*WORK ORDER*
Retype each of these lines word for word, and leave the pictures out of your answer.

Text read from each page
********************
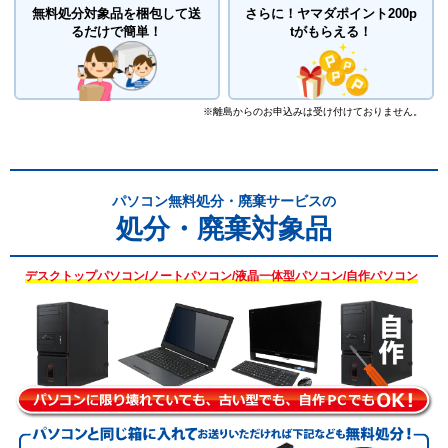
無料処分対象品を梱包して送
さらに！
ヤマダポイント200p
るだけで簡単！
tがもらえる！
※離島からのお申込みは受け付けておりません。
パソコン無料処分・廃棄サービスの
処分・廃棄対象品
デスクトップパソコン/ノートパソコン/液晶一体型パソコン/自作パソコン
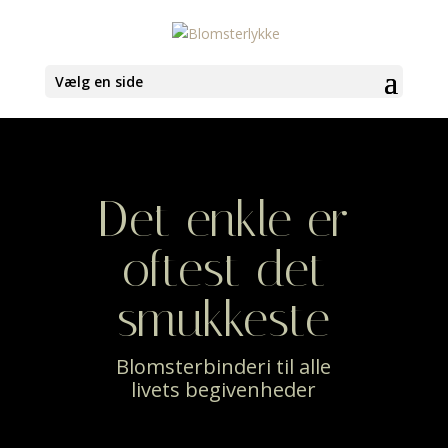
Vælg en side
Det enkle er
oftest det
smukkeste
Blomsterbinderi til alle
livets begivenheder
********************
*SOLUTION BELOW*
無料処分対象品を梱包して送
さらに！
ヤマダポイント200p
るだけで簡単！
tがもらえる！
※離島からのお申込みは受け付けておりません。
パソコン無料処分・廃棄サービスの
処分・廃棄対象品
デスクトップパソコン/ノートパソコン/液晶一体型パソコン/自作パソコン
Vælg en side
Det enkle er
oftest det
smukkeste
Blomsterbinderi til alle
livets begivenheder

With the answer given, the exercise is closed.